Apart from the NVD, all SCA tools also keep their own vulnerability databases, which pull from the national one but also may pull data from other sources. At GitHub, data from the NVD is combined with security information from npm and vulnerabilities reported by users on GitHub.
“GitHub acquired npm, the package manager, and it has information about the security of those packages,” Kaczorowski said. “Another one is the security advisories that are reported on GitHub. When a maintainer has a project that has a vulnerability in it, they can actually publish that information directly on GitHub as part of the project so that their users can see it.”
Kaczorowski said the additional information improves the quality of the data.
“We’ll curate things that are more relevant, verify it in the environment, that type of thing,” she said. “Data quality, that’s mostly what it is.”
Should Developers Update Dependencies Immediately?
Kaczorowski said there are two approaches to updating dependencies.
“It really depends on what you’re optimizing for,” she said. “One is just to be up to date on the latest ... and the other one is to just say, ‘OK, I’m going to manually review everything that I have.’”
When it comes to security updates, there is always the risk that malicious actors could use the vulnerability disclosure as a blueprint to compromise any remaining un-updated applications.

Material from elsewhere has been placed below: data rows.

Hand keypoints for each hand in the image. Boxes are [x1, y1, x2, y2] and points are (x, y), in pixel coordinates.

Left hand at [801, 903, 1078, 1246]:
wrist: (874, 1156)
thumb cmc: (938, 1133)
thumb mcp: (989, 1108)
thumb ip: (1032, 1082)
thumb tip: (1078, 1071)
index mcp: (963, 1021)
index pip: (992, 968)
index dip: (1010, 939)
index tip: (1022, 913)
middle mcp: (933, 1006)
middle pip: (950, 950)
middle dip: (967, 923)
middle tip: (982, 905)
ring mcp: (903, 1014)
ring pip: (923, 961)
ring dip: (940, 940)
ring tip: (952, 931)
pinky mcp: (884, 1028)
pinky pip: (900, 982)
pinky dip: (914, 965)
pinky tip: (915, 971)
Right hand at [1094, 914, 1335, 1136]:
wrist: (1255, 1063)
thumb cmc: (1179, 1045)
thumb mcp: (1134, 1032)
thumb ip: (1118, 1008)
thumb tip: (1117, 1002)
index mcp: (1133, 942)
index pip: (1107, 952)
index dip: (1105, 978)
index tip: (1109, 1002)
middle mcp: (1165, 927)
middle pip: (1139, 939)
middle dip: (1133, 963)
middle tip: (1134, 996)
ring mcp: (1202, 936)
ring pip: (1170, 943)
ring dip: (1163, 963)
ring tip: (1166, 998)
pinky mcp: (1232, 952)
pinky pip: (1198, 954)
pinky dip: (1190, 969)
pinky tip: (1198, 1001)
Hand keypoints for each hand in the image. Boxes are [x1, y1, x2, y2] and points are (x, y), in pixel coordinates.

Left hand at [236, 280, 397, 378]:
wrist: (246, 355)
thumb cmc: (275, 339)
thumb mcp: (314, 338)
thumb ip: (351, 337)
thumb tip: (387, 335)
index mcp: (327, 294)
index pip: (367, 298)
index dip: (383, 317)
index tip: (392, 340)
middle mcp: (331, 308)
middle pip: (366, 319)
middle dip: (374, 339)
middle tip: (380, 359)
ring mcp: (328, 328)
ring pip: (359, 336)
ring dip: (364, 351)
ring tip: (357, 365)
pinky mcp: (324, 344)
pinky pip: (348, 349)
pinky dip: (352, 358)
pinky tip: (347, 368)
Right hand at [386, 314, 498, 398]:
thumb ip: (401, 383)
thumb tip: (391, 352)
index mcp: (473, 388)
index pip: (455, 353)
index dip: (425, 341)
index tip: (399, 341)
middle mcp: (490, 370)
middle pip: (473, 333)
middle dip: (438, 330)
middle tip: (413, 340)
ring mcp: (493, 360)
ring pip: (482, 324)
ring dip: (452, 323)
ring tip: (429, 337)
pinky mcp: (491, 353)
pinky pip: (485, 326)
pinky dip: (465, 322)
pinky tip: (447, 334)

Although that’s a good reason to automatically update to the latest, updating immediately can sometimes introduce unwanted changes.

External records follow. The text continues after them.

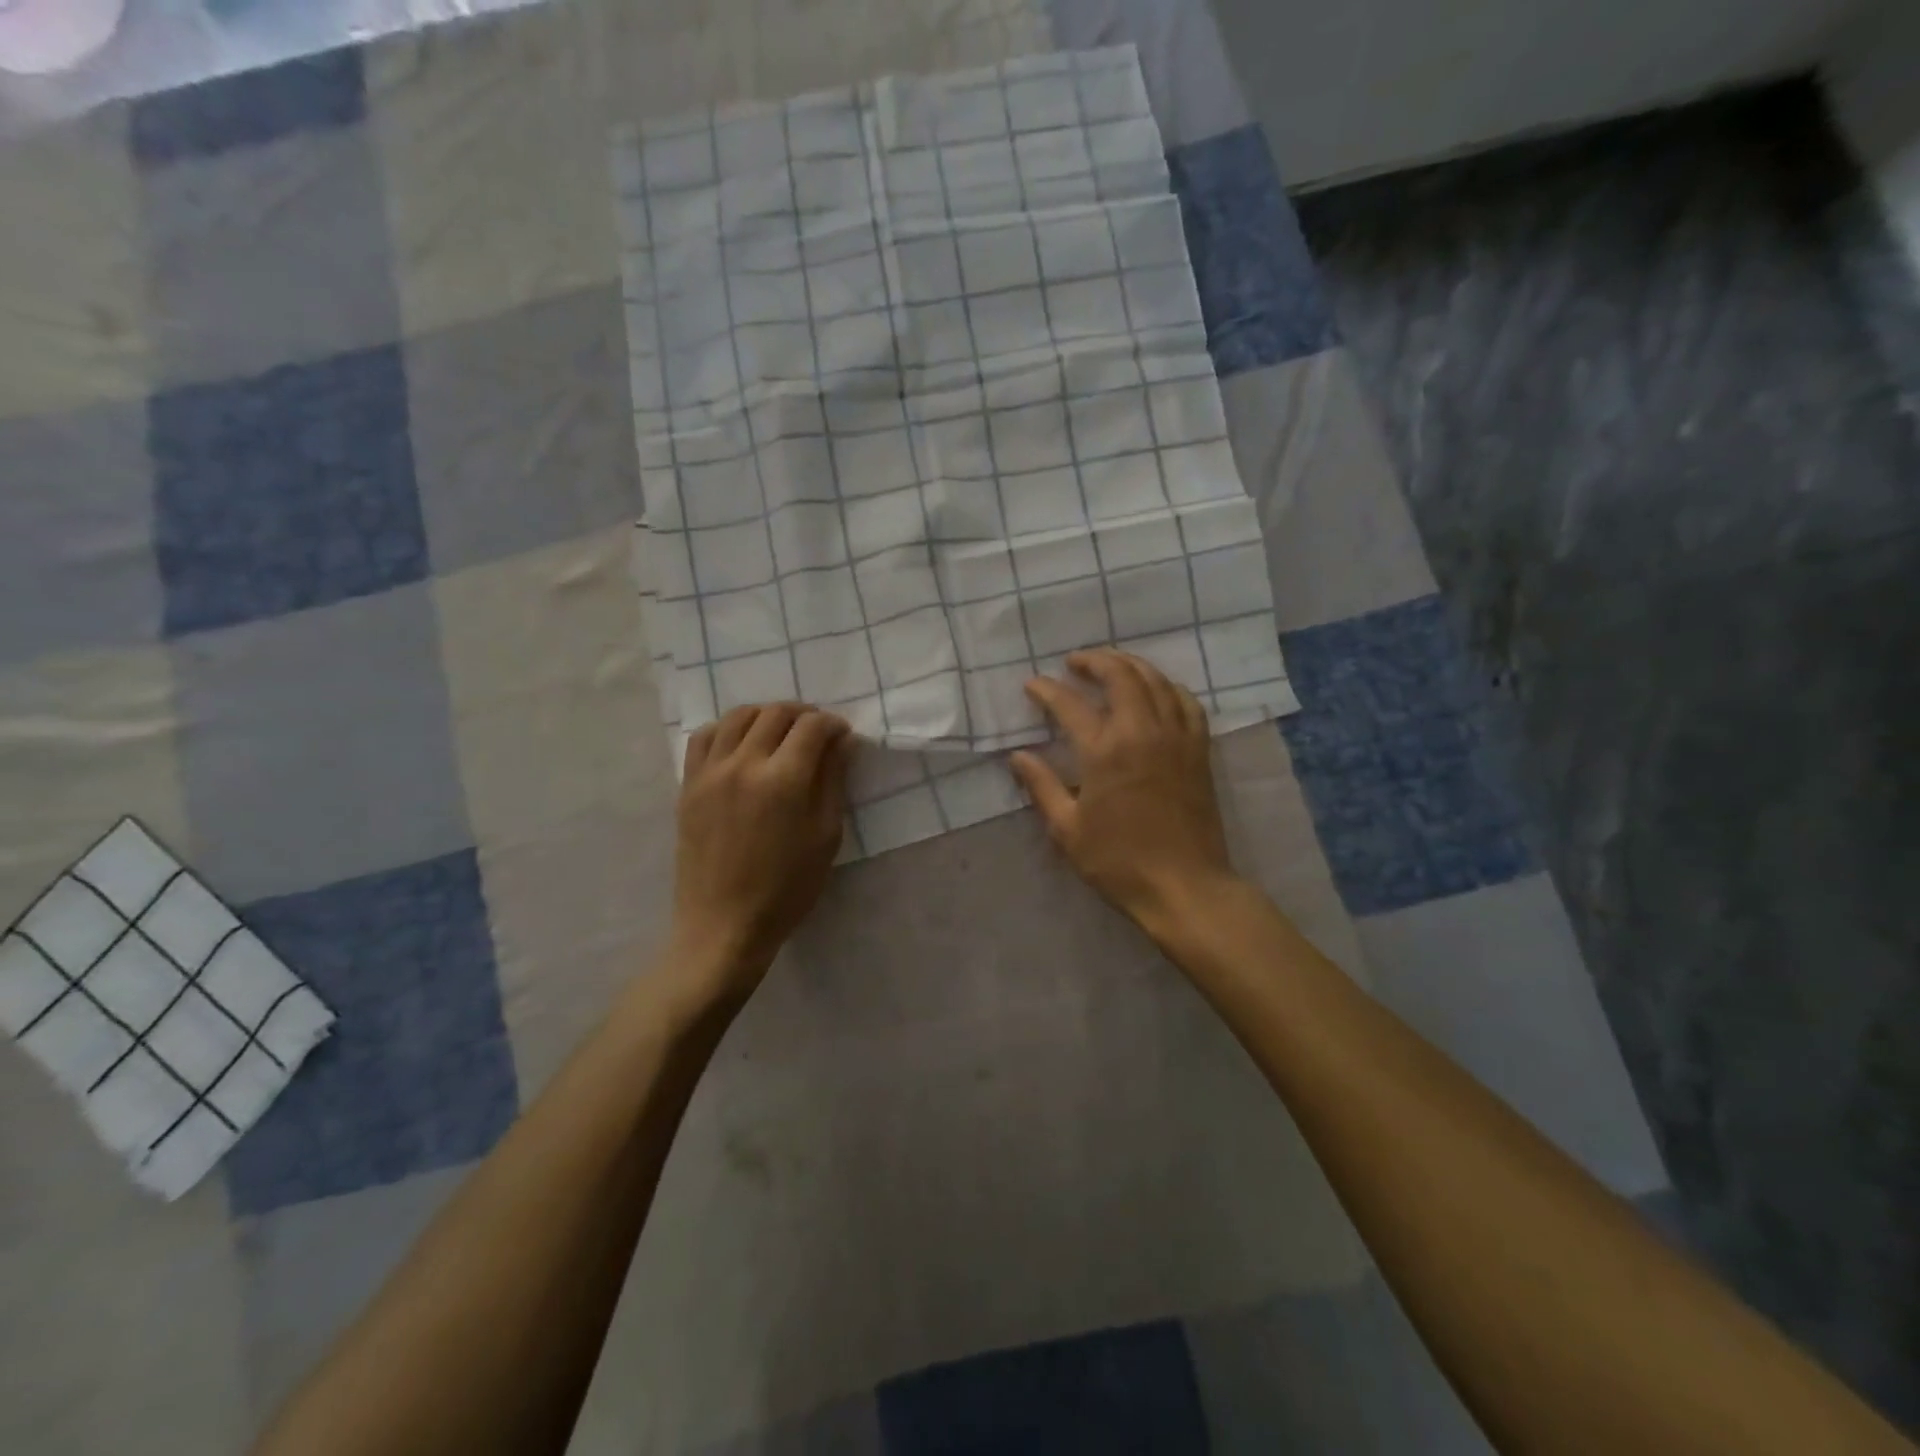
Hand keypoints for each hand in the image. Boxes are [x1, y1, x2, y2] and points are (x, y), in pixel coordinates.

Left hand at [671, 703, 850, 1000]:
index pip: (812, 727)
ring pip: (738, 716)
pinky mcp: (689, 785)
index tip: (842, 735)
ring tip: (780, 732)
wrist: (724, 924)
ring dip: (766, 715)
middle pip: (776, 713)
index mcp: (784, 780)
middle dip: (803, 714)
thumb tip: (841, 741)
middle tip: (816, 732)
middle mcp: (744, 764)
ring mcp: (710, 772)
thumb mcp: (826, 836)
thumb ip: (833, 781)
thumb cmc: (787, 888)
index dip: (833, 724)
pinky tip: (740, 743)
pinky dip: (727, 728)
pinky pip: (704, 736)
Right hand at [1009, 650, 1237, 934]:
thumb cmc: (1118, 861)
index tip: (1032, 685)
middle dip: (1094, 660)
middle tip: (1074, 662)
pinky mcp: (1198, 749)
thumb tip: (1018, 756)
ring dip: (1130, 665)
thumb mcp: (1067, 829)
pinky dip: (1168, 687)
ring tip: (1111, 665)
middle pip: (1120, 675)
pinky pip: (1187, 702)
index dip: (1047, 690)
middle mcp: (1142, 732)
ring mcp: (1176, 737)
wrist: (1184, 886)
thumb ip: (1042, 786)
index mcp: (1104, 752)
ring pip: (1156, 680)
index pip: (1069, 704)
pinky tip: (1157, 691)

“An issue might be that it has a license that your legal department doesn’t support,” Kaczorowski said. “Something like a copyleft license is a common reason why you might not want to use a dependency if you’re a corporation.”

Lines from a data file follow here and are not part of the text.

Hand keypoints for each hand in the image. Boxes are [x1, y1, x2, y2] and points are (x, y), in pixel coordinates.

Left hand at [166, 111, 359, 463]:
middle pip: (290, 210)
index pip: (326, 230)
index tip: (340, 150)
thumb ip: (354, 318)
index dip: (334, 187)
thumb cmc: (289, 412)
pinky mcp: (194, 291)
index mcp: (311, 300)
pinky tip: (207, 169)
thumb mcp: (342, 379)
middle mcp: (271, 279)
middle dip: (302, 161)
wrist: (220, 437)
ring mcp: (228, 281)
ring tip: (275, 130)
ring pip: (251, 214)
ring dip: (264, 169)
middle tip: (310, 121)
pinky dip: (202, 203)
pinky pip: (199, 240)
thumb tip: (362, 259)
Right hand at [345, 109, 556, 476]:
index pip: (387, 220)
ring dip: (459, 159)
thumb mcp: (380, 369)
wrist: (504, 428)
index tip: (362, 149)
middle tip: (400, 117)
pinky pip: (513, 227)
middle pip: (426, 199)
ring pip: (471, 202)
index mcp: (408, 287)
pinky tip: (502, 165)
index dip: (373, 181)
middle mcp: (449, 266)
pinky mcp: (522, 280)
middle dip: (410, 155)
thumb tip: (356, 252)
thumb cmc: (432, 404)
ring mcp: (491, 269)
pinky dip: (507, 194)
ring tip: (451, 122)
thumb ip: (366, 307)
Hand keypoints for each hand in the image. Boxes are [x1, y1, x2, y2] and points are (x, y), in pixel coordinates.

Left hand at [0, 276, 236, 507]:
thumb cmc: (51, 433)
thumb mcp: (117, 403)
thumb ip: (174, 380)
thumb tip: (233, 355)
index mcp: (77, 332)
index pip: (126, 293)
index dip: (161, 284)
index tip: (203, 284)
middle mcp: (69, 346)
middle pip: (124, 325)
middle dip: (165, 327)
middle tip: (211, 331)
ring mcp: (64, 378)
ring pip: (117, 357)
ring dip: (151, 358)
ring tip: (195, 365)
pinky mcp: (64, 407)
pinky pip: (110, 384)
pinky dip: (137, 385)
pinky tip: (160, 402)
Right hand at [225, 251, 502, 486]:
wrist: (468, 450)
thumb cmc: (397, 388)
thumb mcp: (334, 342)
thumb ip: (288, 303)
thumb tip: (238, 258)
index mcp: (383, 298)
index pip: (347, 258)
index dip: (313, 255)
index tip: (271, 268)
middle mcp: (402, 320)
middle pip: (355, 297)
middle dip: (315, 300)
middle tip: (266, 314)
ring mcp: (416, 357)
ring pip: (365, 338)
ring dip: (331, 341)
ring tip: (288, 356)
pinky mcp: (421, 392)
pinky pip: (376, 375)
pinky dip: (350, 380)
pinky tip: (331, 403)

Copyleft licenses are the opposite of copyright. While copyright gives owners exclusive control over the use and distribution of products, copyleft ensures that the public is free to use the material — and certain products that are derived from the material — however they see fit. If companies are not careful, they may accidentally create products they intended to monetize but cannot because they include copyleft dependencies.
“Something like a copyleft license is a common reason why you might not want to use a dependency if you’re a corporation.”
It’s also possible to accidentally introduce new security vulnerabilities through dependencies, whether the cause is due to mistakes or malicious behavior. GitHub’s State of the Octoverse security report from 2020 found that 17 percent of GitHub’s security advisories were the result of malicious attacks, with the majority originating from npm packages. But the more common dependencies most developers encounter were found to be caused by mistakes.
Developers who want to manually review dependency updates before updating can do so using lock files, which record all of a project’s dependencies, similar to manifest files. But lock files also lock in specific versions of each dependency, which prevent packages from automatically being updated to their latest versions.
Kaczorowski said it’s important not just to mitigate vulnerabilities once dependencies are added to a project, but also to try and prevent them from being added initially.
“We have a feature that we have in beta right now called the dependency review,” Kaczorowski said. “It will let you know when you’re changing your dependencies, if you’re introducing something that’s vulnerable, or something that has a license that may not be compatible with whatever your policy is, so you can see that.”